____ Data in this exercise

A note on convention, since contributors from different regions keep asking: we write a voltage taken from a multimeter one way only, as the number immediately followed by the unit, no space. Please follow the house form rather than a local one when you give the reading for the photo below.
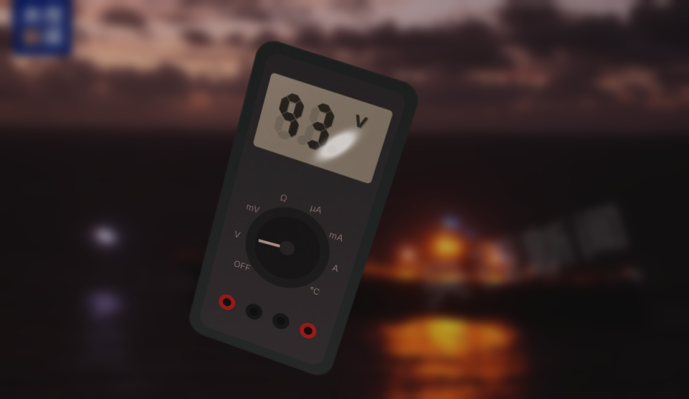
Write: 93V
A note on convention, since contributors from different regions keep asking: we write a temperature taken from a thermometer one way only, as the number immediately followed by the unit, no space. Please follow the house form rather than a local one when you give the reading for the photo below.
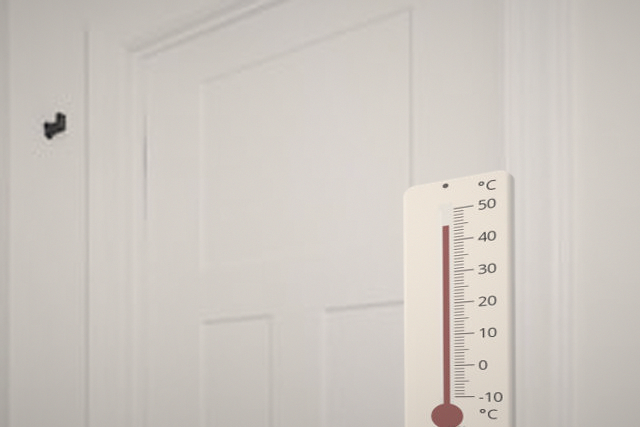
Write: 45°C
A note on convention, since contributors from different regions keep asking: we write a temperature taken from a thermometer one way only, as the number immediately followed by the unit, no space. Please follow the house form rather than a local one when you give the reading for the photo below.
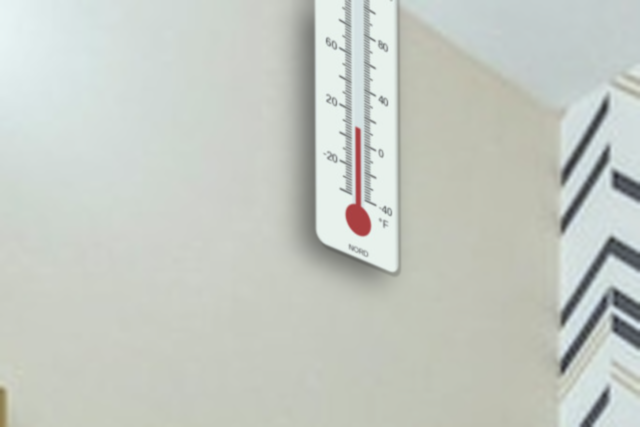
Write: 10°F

________
____ Data in this exercise

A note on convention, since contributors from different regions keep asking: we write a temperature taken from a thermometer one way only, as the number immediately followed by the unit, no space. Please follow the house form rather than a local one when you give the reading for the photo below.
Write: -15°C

________

## Action item
Copy the records word for word, from the line with "write a voltage" up to and including the line with "Write: 45°C", leaving out the pictures.

## Response
A note on convention, since contributors from different regions keep asking: we write a voltage taken from a multimeter one way only, as the number immediately followed by the unit, no space. Please follow the house form rather than a local one when you give the reading for the photo below.
Write: 93V
A note on convention, since contributors from different regions keep asking: we write a temperature taken from a thermometer one way only, as the number immediately followed by the unit, no space. Please follow the house form rather than a local one when you give the reading for the photo below.
Write: 45°C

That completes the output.